The Pipeline of Contention: the Green Light to TAP Sparks Criticism in Italy

The Italian Prime Minister has given the green light to the TAP, but the governments seems more divided than ever and uncapable of establishing ad following a common energy strategy.

"TAP Italy"

On the 25th of October, the Italian Prime Minister Giuseppe Conte has given the green light for the completion of the Trans Adriatic Pipeline (TAP) in Italy.

The TAP, that is the third and last pipeline of the Southern Gas Corridor used to bring Azeri gas to Italy’s southern region Puglia by 2020, has met the opposition of many.
Besides the citizens of Puglia, understandably concerned about the repercussions of the infrastructure on the territory and tourism, and many environmentalists, Italian politicians have been engaged in a very lively debate as well.

A Divisive Project

The coalition leading the Italian government has been highly divided on whether the TAP can be an advantage for Italy’s energy market or a tremendous mistake.

The Northern League, one of the two parties of the coalition supports the first position.
According to Matteo Salvini, leader of the right wing party and Italian Minister of Interior, the TAP will greatly benefit Italian consumers, by cutting the price of gas by 10%.
His support to the Trans Adriatic Pipeline has not faded despite the strong opposition voiced by the other member of the coalition, the Five Star Movement (M5S).

Defining the TAP as a useless and harmful infrastructure, the M5S has promised during the electoral campaign that it would have blocked the construction of the pipeline, gaining the support of its most fervent opponents.
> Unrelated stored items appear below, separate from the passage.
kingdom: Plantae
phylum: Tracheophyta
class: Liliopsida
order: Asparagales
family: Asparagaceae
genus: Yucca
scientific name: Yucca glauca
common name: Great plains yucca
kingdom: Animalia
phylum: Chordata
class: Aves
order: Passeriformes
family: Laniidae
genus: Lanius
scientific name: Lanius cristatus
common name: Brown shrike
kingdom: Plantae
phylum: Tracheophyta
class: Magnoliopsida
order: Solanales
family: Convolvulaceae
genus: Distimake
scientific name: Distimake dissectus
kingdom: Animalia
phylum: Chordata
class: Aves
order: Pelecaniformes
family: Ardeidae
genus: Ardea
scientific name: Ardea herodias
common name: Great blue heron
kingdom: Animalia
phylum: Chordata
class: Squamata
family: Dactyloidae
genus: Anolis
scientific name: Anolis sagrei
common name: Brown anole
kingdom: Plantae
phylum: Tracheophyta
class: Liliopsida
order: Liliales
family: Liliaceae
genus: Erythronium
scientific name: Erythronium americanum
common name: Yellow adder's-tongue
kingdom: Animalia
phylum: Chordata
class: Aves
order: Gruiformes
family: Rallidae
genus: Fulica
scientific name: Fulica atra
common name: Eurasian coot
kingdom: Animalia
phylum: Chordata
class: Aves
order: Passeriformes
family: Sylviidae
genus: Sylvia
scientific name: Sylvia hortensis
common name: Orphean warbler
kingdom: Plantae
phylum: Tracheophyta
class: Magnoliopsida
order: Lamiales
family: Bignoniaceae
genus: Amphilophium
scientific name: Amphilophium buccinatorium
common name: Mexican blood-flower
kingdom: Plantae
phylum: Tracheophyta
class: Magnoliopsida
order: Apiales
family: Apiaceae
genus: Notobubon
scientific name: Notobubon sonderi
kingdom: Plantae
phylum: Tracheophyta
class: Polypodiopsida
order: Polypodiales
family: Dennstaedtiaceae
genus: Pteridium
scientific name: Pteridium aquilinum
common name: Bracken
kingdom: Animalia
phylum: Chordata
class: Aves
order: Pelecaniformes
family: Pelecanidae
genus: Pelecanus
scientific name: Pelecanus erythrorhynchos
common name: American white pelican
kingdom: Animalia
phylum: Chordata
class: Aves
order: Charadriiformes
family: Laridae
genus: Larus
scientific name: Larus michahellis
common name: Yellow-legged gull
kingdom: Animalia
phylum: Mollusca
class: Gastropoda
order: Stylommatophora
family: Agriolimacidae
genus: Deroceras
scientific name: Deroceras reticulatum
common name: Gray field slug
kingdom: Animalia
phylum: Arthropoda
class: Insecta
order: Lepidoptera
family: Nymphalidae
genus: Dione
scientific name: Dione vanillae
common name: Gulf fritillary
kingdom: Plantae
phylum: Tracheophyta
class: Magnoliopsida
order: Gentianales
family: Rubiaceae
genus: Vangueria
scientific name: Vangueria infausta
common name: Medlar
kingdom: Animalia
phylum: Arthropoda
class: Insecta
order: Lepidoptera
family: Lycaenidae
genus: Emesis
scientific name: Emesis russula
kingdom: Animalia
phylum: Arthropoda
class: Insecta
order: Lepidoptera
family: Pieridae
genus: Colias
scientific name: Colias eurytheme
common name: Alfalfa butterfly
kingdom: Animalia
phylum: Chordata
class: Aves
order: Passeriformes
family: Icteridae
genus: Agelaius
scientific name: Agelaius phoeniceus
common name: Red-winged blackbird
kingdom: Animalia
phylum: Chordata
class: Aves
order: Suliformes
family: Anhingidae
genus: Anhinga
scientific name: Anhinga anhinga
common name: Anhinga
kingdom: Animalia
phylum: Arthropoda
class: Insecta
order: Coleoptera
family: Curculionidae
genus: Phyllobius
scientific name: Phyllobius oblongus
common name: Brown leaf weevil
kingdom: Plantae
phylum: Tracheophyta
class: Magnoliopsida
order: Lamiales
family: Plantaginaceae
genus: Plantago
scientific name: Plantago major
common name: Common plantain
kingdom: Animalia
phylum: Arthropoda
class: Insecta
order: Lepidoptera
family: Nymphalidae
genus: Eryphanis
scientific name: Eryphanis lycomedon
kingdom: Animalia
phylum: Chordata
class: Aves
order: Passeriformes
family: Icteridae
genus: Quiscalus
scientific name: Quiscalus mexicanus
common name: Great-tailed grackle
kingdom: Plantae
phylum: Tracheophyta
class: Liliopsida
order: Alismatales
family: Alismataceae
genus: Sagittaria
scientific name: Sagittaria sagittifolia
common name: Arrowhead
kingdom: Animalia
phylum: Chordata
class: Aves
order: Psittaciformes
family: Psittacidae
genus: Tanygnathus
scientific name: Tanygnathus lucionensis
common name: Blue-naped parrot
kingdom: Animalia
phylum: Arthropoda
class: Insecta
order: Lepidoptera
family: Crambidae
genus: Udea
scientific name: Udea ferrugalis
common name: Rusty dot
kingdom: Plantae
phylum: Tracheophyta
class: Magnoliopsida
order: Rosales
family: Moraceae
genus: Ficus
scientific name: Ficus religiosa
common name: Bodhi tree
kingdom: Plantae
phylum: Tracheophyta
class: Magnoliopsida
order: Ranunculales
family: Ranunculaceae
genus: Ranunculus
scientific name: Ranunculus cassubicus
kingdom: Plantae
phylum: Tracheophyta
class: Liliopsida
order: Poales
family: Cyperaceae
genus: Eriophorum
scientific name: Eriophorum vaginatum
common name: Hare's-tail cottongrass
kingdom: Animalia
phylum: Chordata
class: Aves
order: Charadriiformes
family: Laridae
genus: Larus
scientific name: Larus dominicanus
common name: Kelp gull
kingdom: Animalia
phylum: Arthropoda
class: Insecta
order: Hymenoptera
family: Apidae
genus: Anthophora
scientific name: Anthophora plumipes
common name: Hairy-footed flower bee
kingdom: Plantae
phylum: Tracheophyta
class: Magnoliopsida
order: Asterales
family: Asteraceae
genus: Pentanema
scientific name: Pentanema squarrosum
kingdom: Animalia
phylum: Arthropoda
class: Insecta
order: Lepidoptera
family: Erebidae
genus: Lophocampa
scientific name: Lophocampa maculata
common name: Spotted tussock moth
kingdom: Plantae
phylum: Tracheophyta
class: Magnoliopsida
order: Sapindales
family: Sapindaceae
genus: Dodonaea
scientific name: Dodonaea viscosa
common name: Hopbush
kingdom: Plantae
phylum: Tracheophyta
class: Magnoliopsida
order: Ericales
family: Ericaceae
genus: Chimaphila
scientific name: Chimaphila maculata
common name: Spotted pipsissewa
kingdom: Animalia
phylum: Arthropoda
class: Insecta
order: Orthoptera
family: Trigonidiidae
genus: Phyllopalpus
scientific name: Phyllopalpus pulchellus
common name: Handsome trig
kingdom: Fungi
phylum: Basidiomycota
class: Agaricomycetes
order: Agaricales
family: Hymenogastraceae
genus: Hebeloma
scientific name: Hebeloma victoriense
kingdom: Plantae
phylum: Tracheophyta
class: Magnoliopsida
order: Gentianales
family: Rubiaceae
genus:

No Real Decision To Be Made

The green light of the government comes right after the communication of the Minister of Environment, Sergio Costa, that the evaluation of legitimacy recently completed has shown no sources of illegitimacy, exactly as it did the one conducted in 2014 by the previous government, that approved the project.
As to respond in a preventive way to any criticism, Costa stressed that the final decision is not linked in any way to its personal beliefs. He himself was among the detractors of the TAP, defining it as environmentally harmful.

The decision sparked a strong criticism, especially in Puglia, where the local authorities promised that they will keep fighting this project by any legal means at their disposal.

Now, not even after the decision is taken the government shows unanimity.

While Matteo Salvini was crying victory, Luigi di Maio stated that no real decision was there, as the current government has no power to reverse a decision made by the previous one, unless by paying a penalty of about 20 billion euros.

Actually, there seems to be no penalty after all. But if the project is stopped right now, when 80.7% of it is already completed, the other actors involved in it will claim compensation, as it normally would be.

No Unanimity, No Strategy

Besides the not-so-shocking fact that something promised during an electoral campaign is not delivered after elections, what is very problematic here is that the absence of an energy strategy during the campaign is still there today.

And rather surprisingly the coalition forces do not seem very engaged in the effort of finding a common ground even in crucial issues as the energy strategy to adopt.